-------- TRECHO ESCOLHIDO --------

Vamos brigar enquanto pudermos. Entendemos que essa ferrovia é inviável, porque
não houve consulta. Estamos na área de influência da ferrovia e somos contra o
empreendimento.”
Luísa
Molina, antropóloga do Instituto Socioambiental (ISA), organização que
acompanha de perto o projeto da Ferrogrão, também lamenta a forma como o
assunto tem sido conduzido pelo governo.
“Causa
preocupação o fato de a Ferrogrão seguir em pauta considerando, de partida, que
o projeto se situa em uma região com sérios problemas de governança territorial
e se insere em um corredor logístico que já impacta gravemente a população do
interflúvio Tapajós-Xingu. E isso não está sendo encarado pela centralidade do
governo”, disse Molina.
A
especialista também afirma que não há clareza se o governo planeja fazer a
consulta prévia aos povos indígenas, tampouco de que forma isso seria feito.
“Não houve o devido debate sobre os resultados da atualização dos estudos. É
preocupante o modo como o processo tem sido conduzido, com risco de
sobrecarregar o licenciamento ambiental com passivos que não competem a essa
etapa. Com isso, se contratam problemas sérios que tendem a repetir os erros de
Belo Monte, por exemplo.”
Para
Bruna Balbi, assessora jurídica e coordenadora do Programa Amazônia da Terra de
Direitos, o governo precisa avaliar o projeto de forma cumulativa, conectado
aos demais projetos do corredor logístico da região do Tapajós e baixo
Amazonas.

-------- DADOS FORNECIDOS --------

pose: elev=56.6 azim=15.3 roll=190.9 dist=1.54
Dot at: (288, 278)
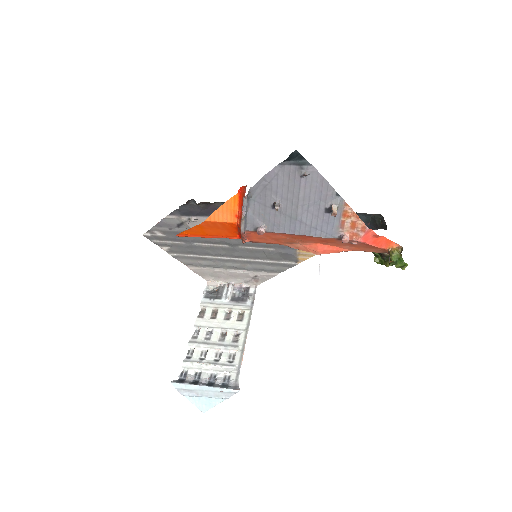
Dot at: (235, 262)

--------
-------- DADOS FORNECIDOS --------

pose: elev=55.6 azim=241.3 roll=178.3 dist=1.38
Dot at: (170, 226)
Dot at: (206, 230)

--------

**TAREFAS**
**a)** Diga se cada afirmação concorda com o texto sobre a Ferrogrão, respondendo sim ou não e citando as palavras do texto que decidem: (i) Luísa Molina é antropóloga do Instituto Socioambiental; (ii) segundo Molina, está claro como o governo fará a consulta prévia aos povos indígenas; (iii) Bruna Balbi defende que o projeto seja avaliado de forma isolada.
**b)** Responda, com base no texto sobre a Ferrogrão:
(i) Por que, no início do texto, a ferrovia é considerada inviável?
(ii) Que obra Molina cita como exemplo de erros que podem se repetir?
(iii) Que cargos Bruna Balbi ocupa?
**c)** Escreva a continuação do texto sobre a Ferrogrão a partir da última frase.
O material acima não tem relação com o texto sobre a Ferrogrão.

**RESPOSTAS**
**a)**
(i) Sim: "antropóloga do Instituto Socioambiental (ISA)"
(ii) Não: "não há clareza se o governo planeja fazer a consulta prévia aos povos indígenas"
(iii) Não: "o governo precisa avaliar o projeto de forma cumulativa"

**b)**
(i) Porque não houve consulta.
(ii) Belo Monte.
(iii) Assessora jurídica e coordenadora do Programa Amazônia da Terra de Direitos.

**c)**
“São
impactos de mais de 40 portos de transporte de cargas e da hidrovia do Rio
Tapajós, além dos passivos da BR-163. O momento atual, de planejamento, é
crucial. O governo deve avaliar todas estas questões que estão sendo trazidas
pela sociedade civil quanto ao passivo socioambiental existente de outros
projetos ligados a este corredor logístico, e dos impactos cumulativos e
sinérgicos sobre a região”, disse.
Além
da necessidade de participação popular na etapa de planejamento, reafirma
Balbi, é imprescindível a realização de consulta prévia, livre, informada e de
boa-fé aos povos originários, quilombolas e comunidades tradicionais, incluindo
os que já estão sendo e os que podem vir a ser impactados por esses
empreendimentos.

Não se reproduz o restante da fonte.